Ancora, si pensi al caso di una sentenza che dispone la risoluzione per inadempimento di un contratto, con condanna alla restituzione dei beni, tassata con aliquota proporzionale (art. 8 della Tariffa Parte prima, lett. b, riferita agli atti recanti condanna al pagamento di somme o valori) e non con imposta fissa (art. 8 Tariffa Parte prima, lett. e, relativa proprio al caso di nullità, annullamento o risoluzioni).

Pare assai arduo sostenere che simili atti impositivi, dal contenuto così specifico e complesso, possano considerarsi atti meramente liquidatori dell’imposta, privi di qualsiasi connotato interpretativo.
Alla luce di ciò, pare quindi che l’esclusione dalla definizione agevolata delle liti relative a simili atti sia difficilmente giustificabile e suscettibile di essere smentita in sede giurisdizionale.
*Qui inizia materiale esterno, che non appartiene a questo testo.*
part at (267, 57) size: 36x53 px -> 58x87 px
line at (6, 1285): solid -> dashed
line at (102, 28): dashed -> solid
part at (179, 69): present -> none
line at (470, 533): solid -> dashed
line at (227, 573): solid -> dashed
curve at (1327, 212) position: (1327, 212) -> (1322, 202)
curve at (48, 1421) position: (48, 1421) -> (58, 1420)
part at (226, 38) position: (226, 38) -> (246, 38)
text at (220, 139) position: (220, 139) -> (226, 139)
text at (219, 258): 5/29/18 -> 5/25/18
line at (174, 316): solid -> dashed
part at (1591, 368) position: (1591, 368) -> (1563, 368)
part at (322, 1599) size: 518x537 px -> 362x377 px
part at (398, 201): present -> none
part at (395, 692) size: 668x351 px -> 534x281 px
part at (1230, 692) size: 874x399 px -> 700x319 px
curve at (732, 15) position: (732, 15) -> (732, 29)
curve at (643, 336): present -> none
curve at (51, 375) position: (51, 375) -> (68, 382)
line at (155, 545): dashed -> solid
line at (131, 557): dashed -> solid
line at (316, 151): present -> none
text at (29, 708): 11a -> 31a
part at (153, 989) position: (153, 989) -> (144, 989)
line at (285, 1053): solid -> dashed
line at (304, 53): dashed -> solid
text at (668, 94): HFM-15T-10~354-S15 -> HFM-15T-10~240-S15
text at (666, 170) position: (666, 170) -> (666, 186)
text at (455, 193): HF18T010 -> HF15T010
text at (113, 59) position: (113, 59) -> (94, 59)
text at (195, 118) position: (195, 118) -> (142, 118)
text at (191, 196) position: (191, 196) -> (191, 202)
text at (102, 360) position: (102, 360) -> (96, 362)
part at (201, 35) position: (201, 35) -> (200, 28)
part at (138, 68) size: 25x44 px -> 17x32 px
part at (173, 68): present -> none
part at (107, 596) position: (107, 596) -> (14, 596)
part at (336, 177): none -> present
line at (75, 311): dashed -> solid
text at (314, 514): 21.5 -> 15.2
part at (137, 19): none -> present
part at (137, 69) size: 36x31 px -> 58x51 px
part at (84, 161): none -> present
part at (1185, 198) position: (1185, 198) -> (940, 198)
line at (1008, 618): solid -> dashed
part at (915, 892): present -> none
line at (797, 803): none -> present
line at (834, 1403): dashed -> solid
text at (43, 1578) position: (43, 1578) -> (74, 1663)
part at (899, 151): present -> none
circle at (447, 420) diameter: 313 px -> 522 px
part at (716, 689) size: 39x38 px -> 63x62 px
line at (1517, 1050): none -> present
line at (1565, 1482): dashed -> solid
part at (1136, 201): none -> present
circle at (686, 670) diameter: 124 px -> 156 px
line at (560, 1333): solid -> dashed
Occorre ricordare, infatti, che il contenuto delle circolari non vincola né i contribuenti, né i giudici, con l’effetto che la risposta resa dall’Amministrazione non preclude ai contribuenti di presentare comunque istanza per la definizione agevolata e impugnare il successivo (a questo punto, piuttosto probabile) provvedimento di diniego.

Non va sottaciuto, infatti, che la Corte di Cassazione (Cass. n. 13137/2016), con riferimento alla precedente edizione della definizione agevolata di cui all’art. 39 del DL 98/2011, ha già affermato che gli avvisi di liquidazione in materia di atti giudiziari esprimono “un atteggiamento tipicamente impositivo” in quanto preordinato ad applicare “in esito ad una determinata valutazione giuridica” un regime impositivo piuttosto che un altro.
Valutazioni, quelle della Suprema Corte, che ben potrebbero essere spese in un eventuale giudizio avverso il diniego di definizione agevolata.